*Required action:*
What follows is a set of entries. Give them again exactly, without the pictures.

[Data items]
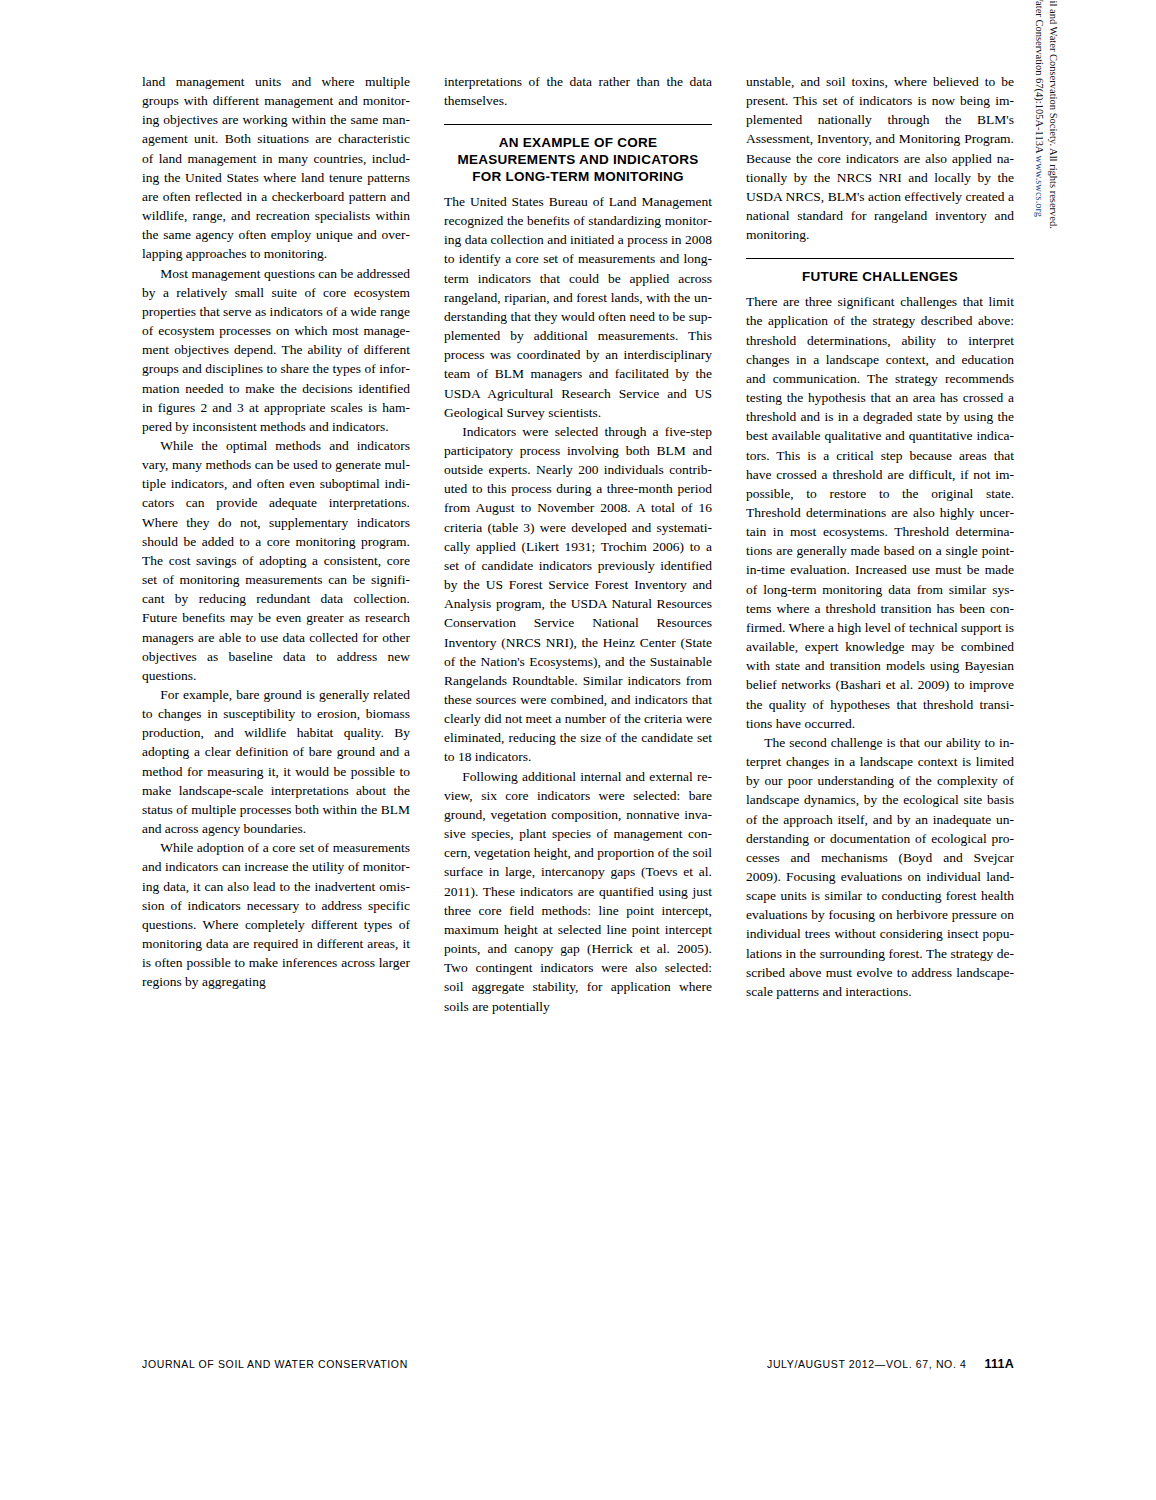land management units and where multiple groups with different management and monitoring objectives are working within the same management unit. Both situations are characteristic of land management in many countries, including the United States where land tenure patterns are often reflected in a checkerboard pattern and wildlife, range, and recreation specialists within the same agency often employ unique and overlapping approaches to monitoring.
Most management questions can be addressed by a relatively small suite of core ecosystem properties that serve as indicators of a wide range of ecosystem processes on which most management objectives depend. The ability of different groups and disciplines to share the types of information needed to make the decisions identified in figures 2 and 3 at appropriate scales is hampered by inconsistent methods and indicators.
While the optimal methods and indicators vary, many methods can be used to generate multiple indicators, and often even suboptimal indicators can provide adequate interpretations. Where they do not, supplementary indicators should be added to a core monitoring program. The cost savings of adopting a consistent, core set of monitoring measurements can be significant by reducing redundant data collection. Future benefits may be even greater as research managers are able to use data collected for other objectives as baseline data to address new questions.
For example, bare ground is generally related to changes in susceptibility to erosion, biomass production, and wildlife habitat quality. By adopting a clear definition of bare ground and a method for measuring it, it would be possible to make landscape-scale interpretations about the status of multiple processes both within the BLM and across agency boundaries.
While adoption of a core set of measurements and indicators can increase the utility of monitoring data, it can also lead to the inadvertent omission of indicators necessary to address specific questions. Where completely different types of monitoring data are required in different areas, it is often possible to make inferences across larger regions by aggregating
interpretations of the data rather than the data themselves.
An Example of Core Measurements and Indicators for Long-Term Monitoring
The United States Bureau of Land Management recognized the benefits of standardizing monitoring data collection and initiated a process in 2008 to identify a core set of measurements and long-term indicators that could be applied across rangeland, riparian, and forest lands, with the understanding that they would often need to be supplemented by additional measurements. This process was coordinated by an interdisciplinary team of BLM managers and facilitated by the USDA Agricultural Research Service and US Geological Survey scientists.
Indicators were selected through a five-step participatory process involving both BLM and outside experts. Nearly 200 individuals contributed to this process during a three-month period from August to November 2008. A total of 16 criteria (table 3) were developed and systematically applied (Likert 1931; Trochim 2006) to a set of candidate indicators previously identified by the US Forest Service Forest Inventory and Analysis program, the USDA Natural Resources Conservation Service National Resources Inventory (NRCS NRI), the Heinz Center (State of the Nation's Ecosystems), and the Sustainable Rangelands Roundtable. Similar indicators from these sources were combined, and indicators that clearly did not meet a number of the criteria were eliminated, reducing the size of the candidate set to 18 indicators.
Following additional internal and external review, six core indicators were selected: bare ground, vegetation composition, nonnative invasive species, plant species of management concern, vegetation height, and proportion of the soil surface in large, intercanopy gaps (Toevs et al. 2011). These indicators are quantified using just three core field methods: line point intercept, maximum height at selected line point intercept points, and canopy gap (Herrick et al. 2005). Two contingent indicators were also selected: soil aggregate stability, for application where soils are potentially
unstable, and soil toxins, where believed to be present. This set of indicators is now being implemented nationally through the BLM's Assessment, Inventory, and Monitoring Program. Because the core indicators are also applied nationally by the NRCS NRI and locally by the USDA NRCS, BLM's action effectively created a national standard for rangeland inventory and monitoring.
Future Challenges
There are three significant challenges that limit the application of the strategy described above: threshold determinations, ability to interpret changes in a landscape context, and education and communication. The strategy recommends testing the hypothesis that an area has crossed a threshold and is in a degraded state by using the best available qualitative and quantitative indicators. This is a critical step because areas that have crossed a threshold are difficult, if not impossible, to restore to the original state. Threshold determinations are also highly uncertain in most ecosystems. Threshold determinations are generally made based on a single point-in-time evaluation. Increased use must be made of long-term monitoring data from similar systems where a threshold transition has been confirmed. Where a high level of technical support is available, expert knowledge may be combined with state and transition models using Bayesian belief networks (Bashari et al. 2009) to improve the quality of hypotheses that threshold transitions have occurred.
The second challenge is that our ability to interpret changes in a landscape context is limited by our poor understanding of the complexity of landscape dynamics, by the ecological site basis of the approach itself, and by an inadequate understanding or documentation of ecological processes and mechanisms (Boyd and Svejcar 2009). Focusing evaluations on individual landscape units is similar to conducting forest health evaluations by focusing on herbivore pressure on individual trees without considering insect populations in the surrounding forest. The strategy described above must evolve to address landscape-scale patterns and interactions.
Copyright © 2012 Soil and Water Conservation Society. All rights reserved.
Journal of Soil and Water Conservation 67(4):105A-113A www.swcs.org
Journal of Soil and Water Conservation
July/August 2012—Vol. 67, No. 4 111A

*Task output:*
land management units and where multiple groups with different management and monitoring objectives are working within the same management unit. Both situations are characteristic of land management in many countries, including the United States where land tenure patterns are often reflected in a checkerboard pattern and wildlife, range, and recreation specialists within the same agency often employ unique and overlapping approaches to monitoring.
Most management questions can be addressed by a relatively small suite of core ecosystem properties that serve as indicators of a wide range of ecosystem processes on which most management objectives depend. The ability of different groups and disciplines to share the types of information needed to make the decisions identified in figures 2 and 3 at appropriate scales is hampered by inconsistent methods and indicators.
While the optimal methods and indicators vary, many methods can be used to generate multiple indicators, and often even suboptimal indicators can provide adequate interpretations. Where they do not, supplementary indicators should be added to a core monitoring program. The cost savings of adopting a consistent, core set of monitoring measurements can be significant by reducing redundant data collection. Future benefits may be even greater as research managers are able to use data collected for other objectives as baseline data to address new questions.
For example, bare ground is generally related to changes in susceptibility to erosion, biomass production, and wildlife habitat quality. By adopting a clear definition of bare ground and a method for measuring it, it would be possible to make landscape-scale interpretations about the status of multiple processes both within the BLM and across agency boundaries.
While adoption of a core set of measurements and indicators can increase the utility of monitoring data, it can also lead to the inadvertent omission of indicators necessary to address specific questions. Where completely different types of monitoring data are required in different areas, it is often possible to make inferences across larger regions by aggregating
interpretations of the data rather than the data themselves.
An Example of Core Measurements and Indicators for Long-Term Monitoring
The United States Bureau of Land Management recognized the benefits of standardizing monitoring data collection and initiated a process in 2008 to identify a core set of measurements and long-term indicators that could be applied across rangeland, riparian, and forest lands, with the understanding that they would often need to be supplemented by additional measurements. This process was coordinated by an interdisciplinary team of BLM managers and facilitated by the USDA Agricultural Research Service and US Geological Survey scientists.
Indicators were selected through a five-step participatory process involving both BLM and outside experts. Nearly 200 individuals contributed to this process during a three-month period from August to November 2008. A total of 16 criteria (table 3) were developed and systematically applied (Likert 1931; Trochim 2006) to a set of candidate indicators previously identified by the US Forest Service Forest Inventory and Analysis program, the USDA Natural Resources Conservation Service National Resources Inventory (NRCS NRI), the Heinz Center (State of the Nation's Ecosystems), and the Sustainable Rangelands Roundtable. Similar indicators from these sources were combined, and indicators that clearly did not meet a number of the criteria were eliminated, reducing the size of the candidate set to 18 indicators.
Following additional internal and external review, six core indicators were selected: bare ground, vegetation composition, nonnative invasive species, plant species of management concern, vegetation height, and proportion of the soil surface in large, intercanopy gaps (Toevs et al. 2011). These indicators are quantified using just three core field methods: line point intercept, maximum height at selected line point intercept points, and canopy gap (Herrick et al. 2005). Two contingent indicators were also selected: soil aggregate stability, for application where soils are potentially
unstable, and soil toxins, where believed to be present. This set of indicators is now being implemented nationally through the BLM's Assessment, Inventory, and Monitoring Program. Because the core indicators are also applied nationally by the NRCS NRI and locally by the USDA NRCS, BLM's action effectively created a national standard for rangeland inventory and monitoring.
Future Challenges
There are three significant challenges that limit the application of the strategy described above: threshold determinations, ability to interpret changes in a landscape context, and education and communication. The strategy recommends testing the hypothesis that an area has crossed a threshold and is in a degraded state by using the best available qualitative and quantitative indicators. This is a critical step because areas that have crossed a threshold are difficult, if not impossible, to restore to the original state. Threshold determinations are also highly uncertain in most ecosystems. Threshold determinations are generally made based on a single point-in-time evaluation. Increased use must be made of long-term monitoring data from similar systems where a threshold transition has been confirmed. Where a high level of technical support is available, expert knowledge may be combined with state and transition models using Bayesian belief networks (Bashari et al. 2009) to improve the quality of hypotheses that threshold transitions have occurred.
The second challenge is that our ability to interpret changes in a landscape context is limited by our poor understanding of the complexity of landscape dynamics, by the ecological site basis of the approach itself, and by an inadequate understanding or documentation of ecological processes and mechanisms (Boyd and Svejcar 2009). Focusing evaluations on individual landscape units is similar to conducting forest health evaluations by focusing on herbivore pressure on individual trees without considering insect populations in the surrounding forest. The strategy described above must evolve to address landscape-scale patterns and interactions.
Copyright © 2012 Soil and Water Conservation Society. All rights reserved.
Journal of Soil and Water Conservation 67(4):105A-113A www.swcs.org
Journal of Soil and Water Conservation
July/August 2012—Vol. 67, No. 4 111A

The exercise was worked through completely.